Chemotherapy and Fertility in Patients With Lymphoma

Richard Anderson, PhD, discusses the effects lymphoma treatments have on fertility.

Richard Anderson, PhD, the Elsie Inglis professor of Clinical Reproductive Science and deputy director at the Centre for Reproductive Health and The University of Edinburgh discusses the effects lymphoma treatments have on fertility.

According to Anderson, many chemotherapy treatments damage reproduction. Cytokine therapies are meant to kill growing cells, including the glowing follicles in the ovary. This can result in the loss of menstruation and the potential loss of fertility.
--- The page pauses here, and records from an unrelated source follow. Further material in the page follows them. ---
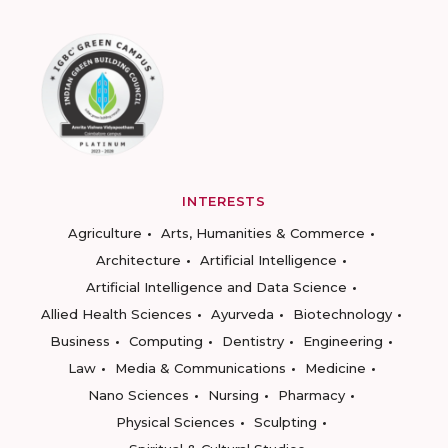
INTERESTS
Agriculture
Arts, Humanities & Commerce
Architecture
Artificial Intelligence
Artificial Intelligence and Data Science
Allied Health Sciences
Ayurveda
Biotechnology
Business
Computing
Dentistry
Engineering
Law
Media & Communications
Medicine
Nano Sciences
Nursing
Pharmacy
Physical Sciences
Sculpting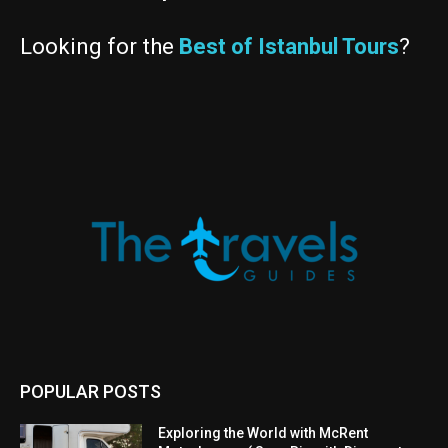
Looking for the
Best of Istanbul Tours
?
POPULAR POSTS
Exploring the World with McRent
However, the primordial follicle pool is not clinically visible. According to Anderson, this means that short of looking at it under a microscope, there is no way to determine the number of eggs a woman has.
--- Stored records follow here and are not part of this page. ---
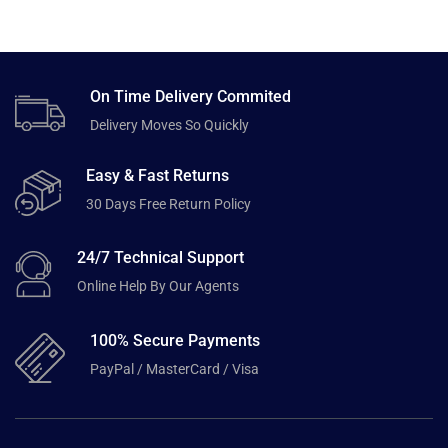
On Time Delivery Commited
Delivery Moves So Quickly
Easy & Fast Returns
30 Days Free Return Policy
24/7 Technical Support
Online Help By Our Agents
100% Secure Payments
PayPal / MasterCard / Visa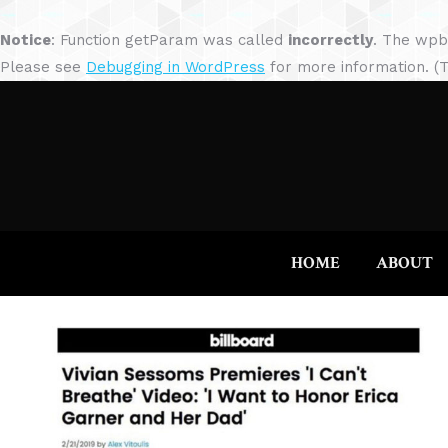
Notice
: Function getParam was called
incorrectly
. The wpb
Please see
Debugging in WordPress
for more information. (T
HOME
ABOUT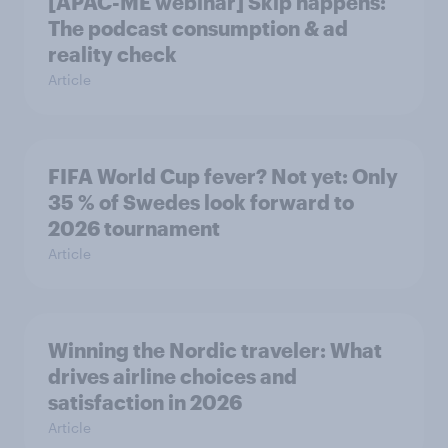
[APAC-ME webinar] Skip happens:
The podcast consumption & ad
reality check
Article
FIFA World Cup fever? Not yet: Only
35 % of Swedes look forward to
2026 tournament
Article
Winning the Nordic traveler: What
drives airline choices and
satisfaction in 2026
Article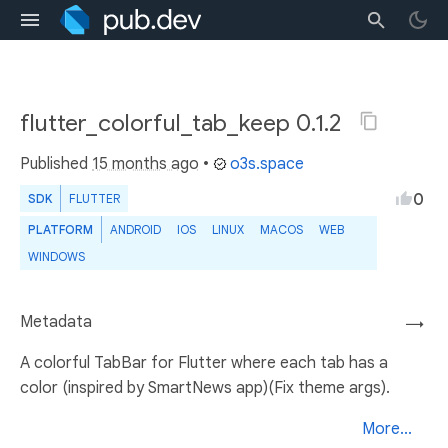
flutter_colorful_tab_keep 0.1.2
Published
15 months ago
•
o3s.space
0
SDK
FLUTTER
PLATFORM
ANDROID
IOS
LINUX
MACOS
WEB
WINDOWS
Metadata
→
A colorful TabBar for Flutter where each tab has a
color (inspired by SmartNews app)(Fix theme args).
More...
0:08 | Many chemotherapy treatments, damage female reproduction. The essence of it is that women are born with all the eggs they're ever going to have. They're all formed in fetal life. And so, you have this nonrenewable pool of primordial follicles, the non-growing follicles within the ovary, and over the course of reproductive life, they're progressively activated until ultimately, at the time of the menopause, there aren't any left. So, a lot of cytotoxic therapies will, by definition, are designed to kill growing cells, so that's particularly the growing follicles of the ovary. That will result in amenorrhea, loss of periods, and potential loss of fertility in women during treatment and a period of time afterwards. But the key thing is what's going on to the primordial follicle pool, because that will determine what potential there is for recovery, and how long that woman may have until her ultimate loss of fertility and menopause. The problem that we have in reproduction is that this primordial follicle pool is essentially invisible. You can only count those follicles by actually taking the ovary out and slicing it up, looking at it through a microscope in a lab, you can't do it clinically. The only tools we've got are things like having periods or not, or biochemically, things that reflect the growing follicle pool in the ovary. They are of course interrelated, but they don't directly tell us the number of eggs that that woman has at any time before, during or after treatments.